- EXTRACT TO READ
● ● ● ● ● ● ●
Machine Learning vs Traditional Programming
Introduction: What is the traditional programming paradigm vs Machine Learning?
With digital becoming a part of everyday life, software development and programming continually keep revolutionizing businesses, especially across advanced intelligence. We are going to overview the differences between Traditional programming and Machine Learning paradigms.
In Traditional programming, we write down the exact steps required to solve the problem. While with a subset of Artificial Intelligence (AI), Machine Learning is motivated by human learning behavior; we just show examples and let the machine figure out how to solve the problem by itself.
The following is a real-life example of how traditional programming and Machine Learning differ. Imagine a hypothetical insurance company that is striving for the best customer experience in the 21st digital environment, as well as preserving assets and their ROI. So, the automatic detection of fraudulent claims is a part of their business processes.
● ● ● ● ● ● ●
- EXERCISE A
From the text on machine learning versus traditional programming, reproduce the passage starting with "Machine Learning vs" and going on through "problem by itself.", replacing "Machine Learning" with "Statistical Learning".
- EXERCISE B
Answer these questions on the text on machine learning versus traditional programming:
(i) In traditional programming, what do we write down?
(ii) By what is Machine Learning motivated?
(iii) In the insurance company example, what is part of the company's business processes?
- EXERCISE C
List everything that the hypothetical insurance company in the text on machine learning versus traditional programming is said to strive for or to preserve.

- THE DATA
● ● ● ● ● ● ●
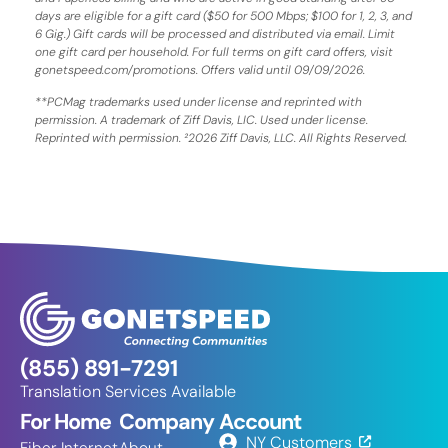
days are eligible for a gift card ($50 for 500 Mbps; $100 for 1, 2, 3, and
6 Gig.) Gift cards will be processed and distributed via email. Limit
one gift card per household. For full terms on gift card offers, visit
gonetspeed.com/promotions. Offers valid until 09/09/2026.
**PCMag trademarks used under license and reprinted with
permission. A trademark of Ziff Davis, LIC. Used under license.
Reprinted with permission. ²2026 Ziff Davis, LLC. All Rights Reserved.
(855) 891-7291
Translation Services Available
For Home
Company
Account
NY Customers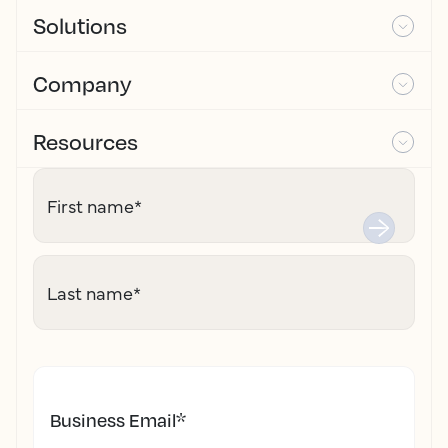
Solutions
Company
Resources
First name
*
Last name
*
Business Email
*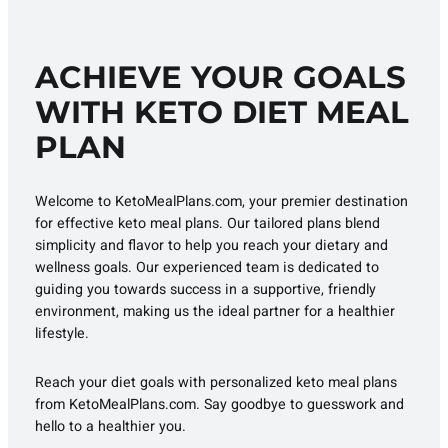
ACHIEVE YOUR GOALS
WITH KETO DIET MEAL
PLAN
Welcome to KetoMealPlans.com, your premier destination
for effective keto meal plans. Our tailored plans blend
simplicity and flavor to help you reach your dietary and
wellness goals. Our experienced team is dedicated to
guiding you towards success in a supportive, friendly
environment, making us the ideal partner for a healthier
lifestyle.
Reach your diet goals with personalized keto meal plans
from KetoMealPlans.com. Say goodbye to guesswork and
hello to a healthier you.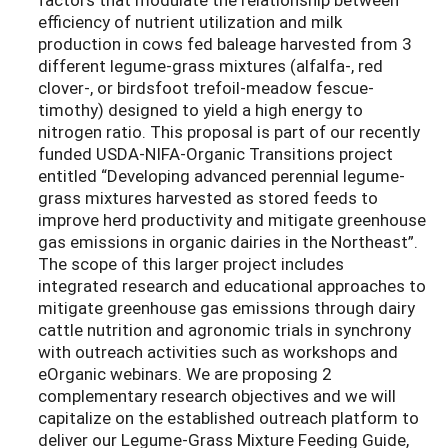
efficiency of nutrient utilization and milk
production in cows fed baleage harvested from 3
different legume-grass mixtures (alfalfa-, red
clover-, or birdsfoot trefoil-meadow fescue-
timothy) designed to yield a high energy to
nitrogen ratio. This proposal is part of our recently
funded USDA-NIFA-Organic Transitions project
entitled “Developing advanced perennial legume-
grass mixtures harvested as stored feeds to
improve herd productivity and mitigate greenhouse
gas emissions in organic dairies in the Northeast”.
The scope of this larger project includes
integrated research and educational approaches to
mitigate greenhouse gas emissions through dairy
cattle nutrition and agronomic trials in synchrony
with outreach activities such as workshops and
eOrganic webinars. We are proposing 2
complementary research objectives and we will
capitalize on the established outreach platform to
deliver our Legume-Grass Mixture Feeding Guide,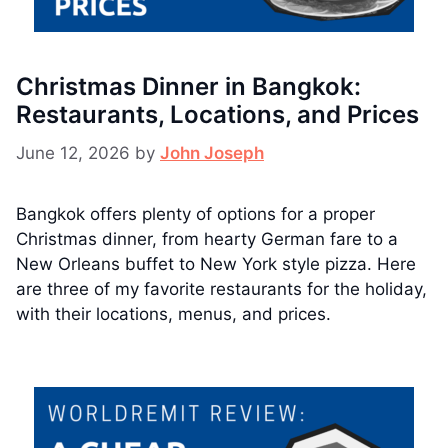
Christmas Dinner in Bangkok:
Restaurants, Locations, and Prices
June 12, 2026
by
John Joseph
Bangkok offers plenty of options for a proper
Christmas dinner, from hearty German fare to a
New Orleans buffet to New York style pizza. Here
are three of my favorite restaurants for the holiday,
with their locations, menus, and prices.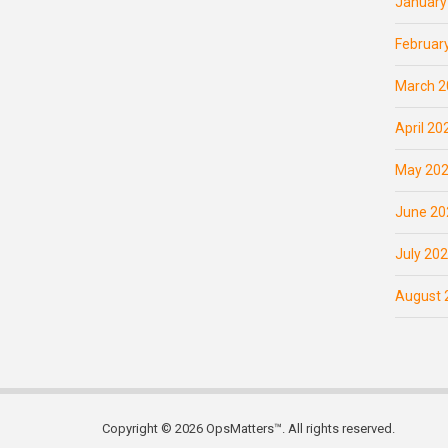
January
Februar
March 2
April 20
May 20
June 20
July 20
August 
Copyright © 2026 OpsMatters™. All rights reserved.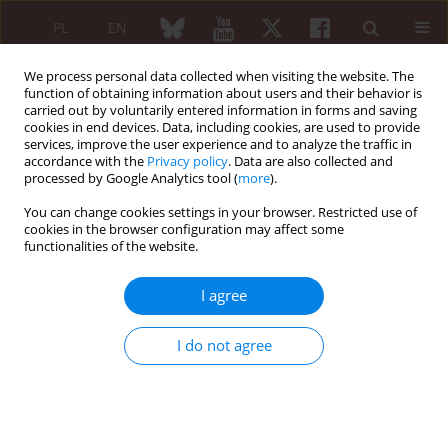
PL
EN
We process personal data collected when visiting the website. The
function of obtaining information about users and their behavior is
carried out by voluntarily entered information in forms and saving
cookies in end devices. Data, including cookies, are used to provide
services, improve the user experience and to analyze the traffic in
accordance with the
Privacy policy
. Data are also collected and
processed by Google Analytics tool (
more
).
6/2005 vol. 43
You can change cookies settings in your browser. Restricted use of
cookies in the browser configuration may affect some
functionalities of the website.
ARTYKUŁ
I agree
ORYGINALNY/ORIGINAL PAPER
I do not agree
Ultrasonography, magnetic
resonance imaging and
conventional radiography of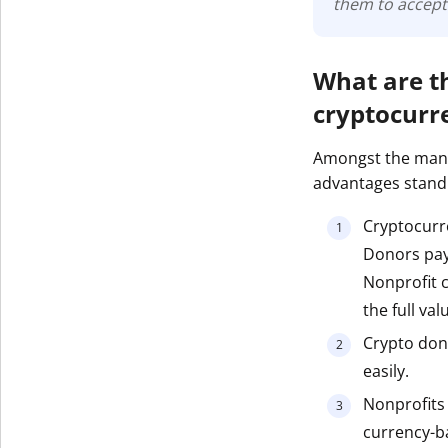
them to accept
What are t
cryptocurr
Amongst the many
advantages stand
Cryptocurre
Donors pay 
Nonprofit c
the full val
Crypto don
easily.
Nonprofits h
currency-ba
● ● ● ● ● ● ●
- FINAL ANSWER A
Statistical Learning vs Traditional Programming
Introduction: What is the traditional programming paradigm vs Statistical Learning?
With digital becoming a part of everyday life, software development and programming continually keep revolutionizing businesses, especially across advanced intelligence. We are going to overview the differences between Traditional programming and Statistical Learning paradigms.
In Traditional programming, we write down the exact steps required to solve the problem. While with a subset of Artificial Intelligence (AI), Statistical Learning is motivated by human learning behavior; we just show examples and let the machine figure out how to solve the problem by itself.

- FINAL ANSWER B
(i) The exact steps required to solve the problem.
(ii) Human learning behavior.
(iii) The automatic detection of fraudulent claims.

- FINAL ANSWER C
The best customer experience
Assets
Their ROI